→ DATA FOR PROCESSING:
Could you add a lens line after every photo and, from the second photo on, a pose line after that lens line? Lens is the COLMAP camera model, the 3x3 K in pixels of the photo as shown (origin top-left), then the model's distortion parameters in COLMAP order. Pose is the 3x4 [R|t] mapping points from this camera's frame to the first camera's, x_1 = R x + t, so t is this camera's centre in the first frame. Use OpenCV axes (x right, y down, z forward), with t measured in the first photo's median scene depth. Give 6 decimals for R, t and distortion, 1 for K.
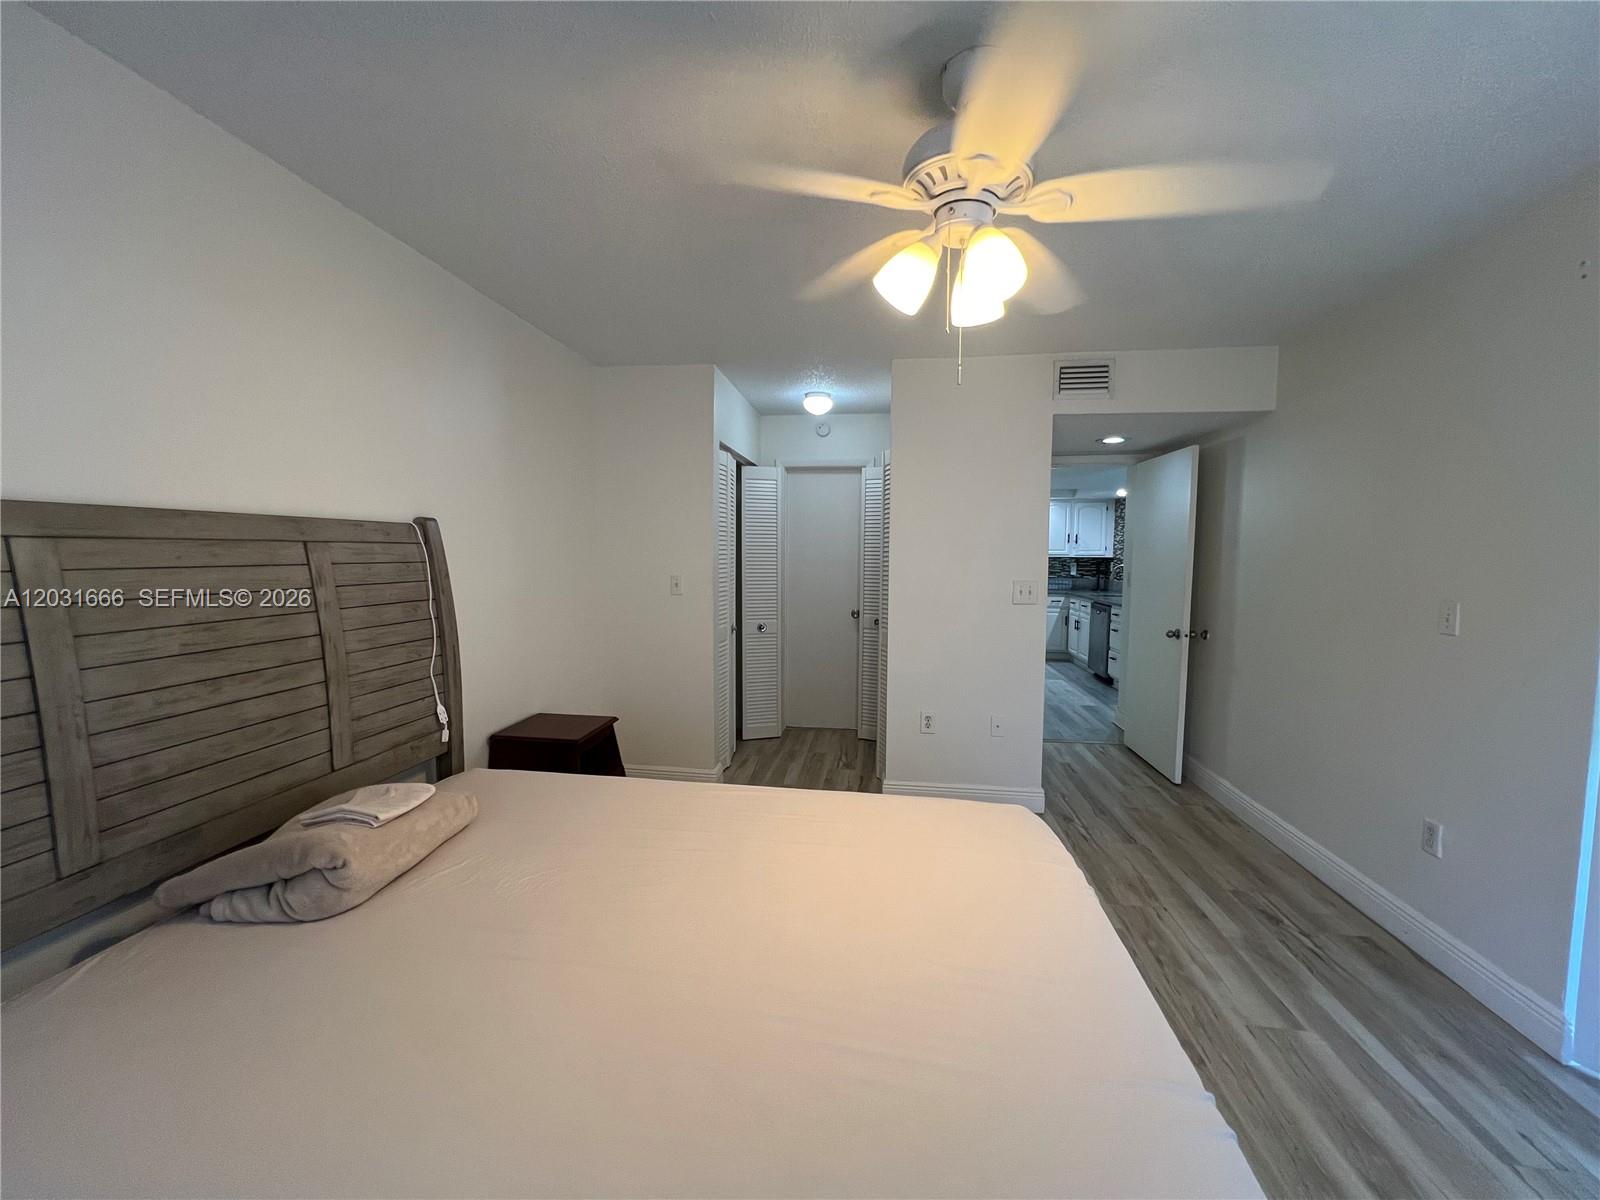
lens RADIAL K [[641.2, 0, 803.2], [0, 641.2, 596.7], [0, 0, 1]] dist [-0.000097, 0.000719]
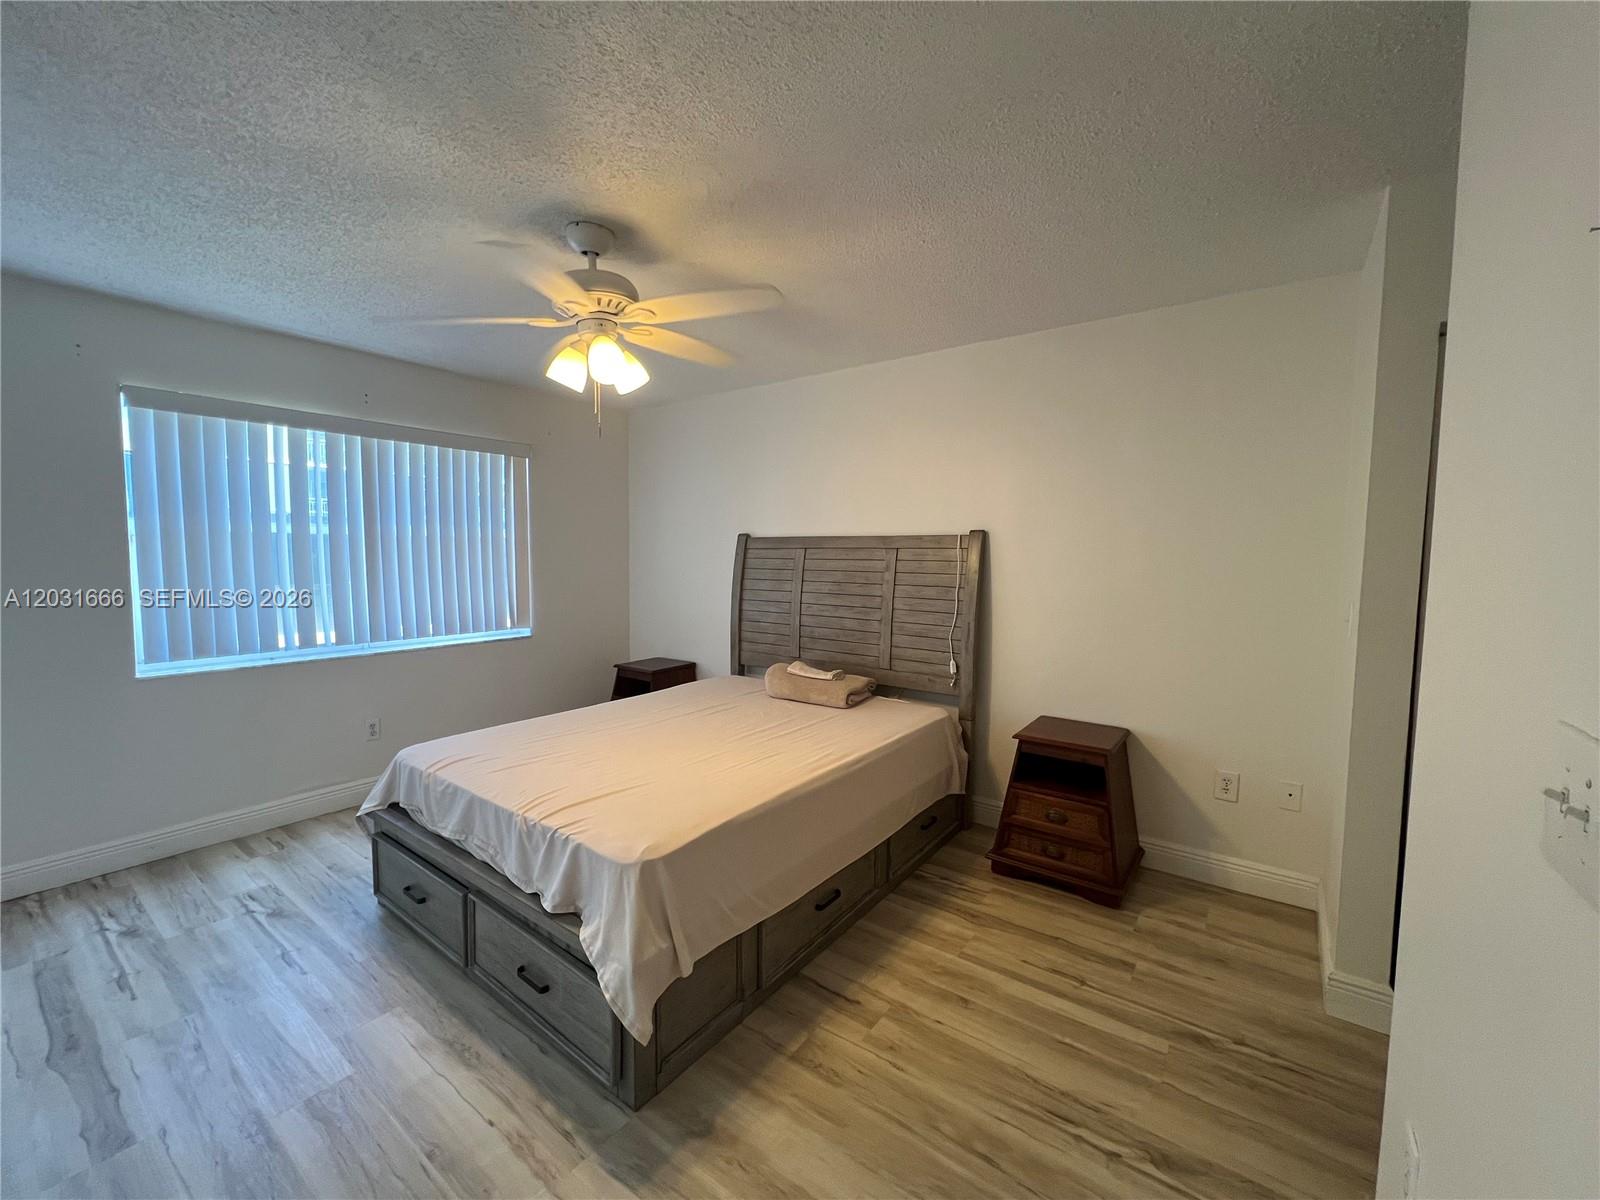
lens RADIAL K [[646.6, 0, 800.5], [0, 646.6, 596.0], [0, 0, 1]] dist [-0.000104, 0.000568]
pose [[-0.485426, 0.049786, -0.872859, 0.966757], [-0.072600, 0.992634, 0.096993, -0.102350], [0.871258, 0.110453, -0.478235, 1.555933]]
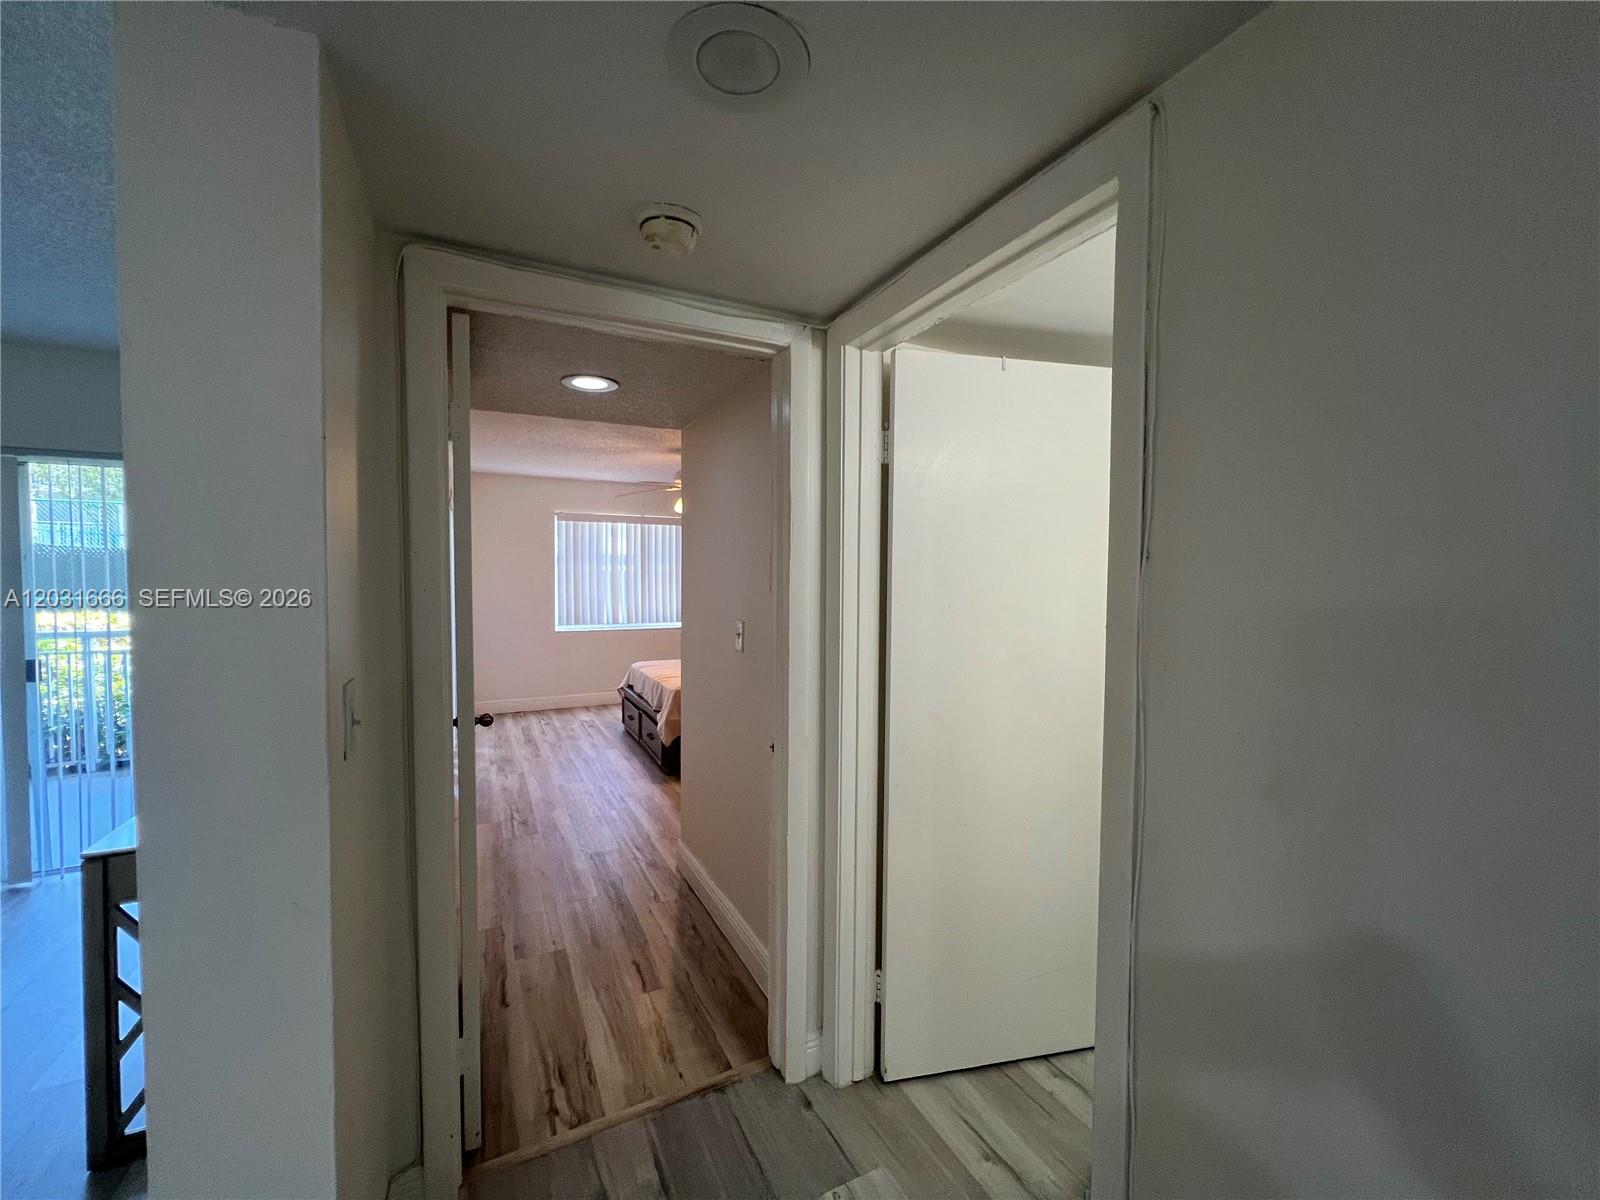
lens RADIAL K [[641.2, 0, 803.2], [0, 641.2, 596.7], [0, 0, 1]] dist [-0.000097, 0.000719]
pose [[-0.825824, 0.009668, -0.563845, 1.268379], [-0.046533, 0.995275, 0.085219, -0.212394], [0.562004, 0.096613, -0.821473, 3.114442]]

→ HOW TO COMPLETE THIS TASK:
The pictures are not part of the copy. Retype everything else in the entries exactly.

→ PROBLEM SOLUTION:
Could you add a lens line after every photo and, from the second photo on, a pose line after that lens line? Lens is the COLMAP camera model, the 3x3 K in pixels of the photo as shown (origin top-left), then the model's distortion parameters in COLMAP order. Pose is the 3x4 [R|t] mapping points from this camera's frame to the first camera's, x_1 = R x + t, so t is this camera's centre in the first frame. Use OpenCV axes (x right, y down, z forward), with t measured in the first photo's median scene depth. Give 6 decimals for R, t and distortion, 1 for K.
lens RADIAL K [[641.2, 0, 803.2], [0, 641.2, 596.7], [0, 0, 1]] dist [-0.000097, 0.000719]
lens RADIAL K [[646.6, 0, 800.5], [0, 646.6, 596.0], [0, 0, 1]] dist [-0.000104, 0.000568]
pose [[-0.485426, 0.049786, -0.872859, 0.966757], [-0.072600, 0.992634, 0.096993, -0.102350], [0.871258, 0.110453, -0.478235, 1.555933]]
lens RADIAL K [[641.2, 0, 803.2], [0, 641.2, 596.7], [0, 0, 1]] dist [-0.000097, 0.000719]
pose [[-0.825824, 0.009668, -0.563845, 1.268379], [-0.046533, 0.995275, 0.085219, -0.212394], [0.562004, 0.096613, -0.821473, 3.114442]]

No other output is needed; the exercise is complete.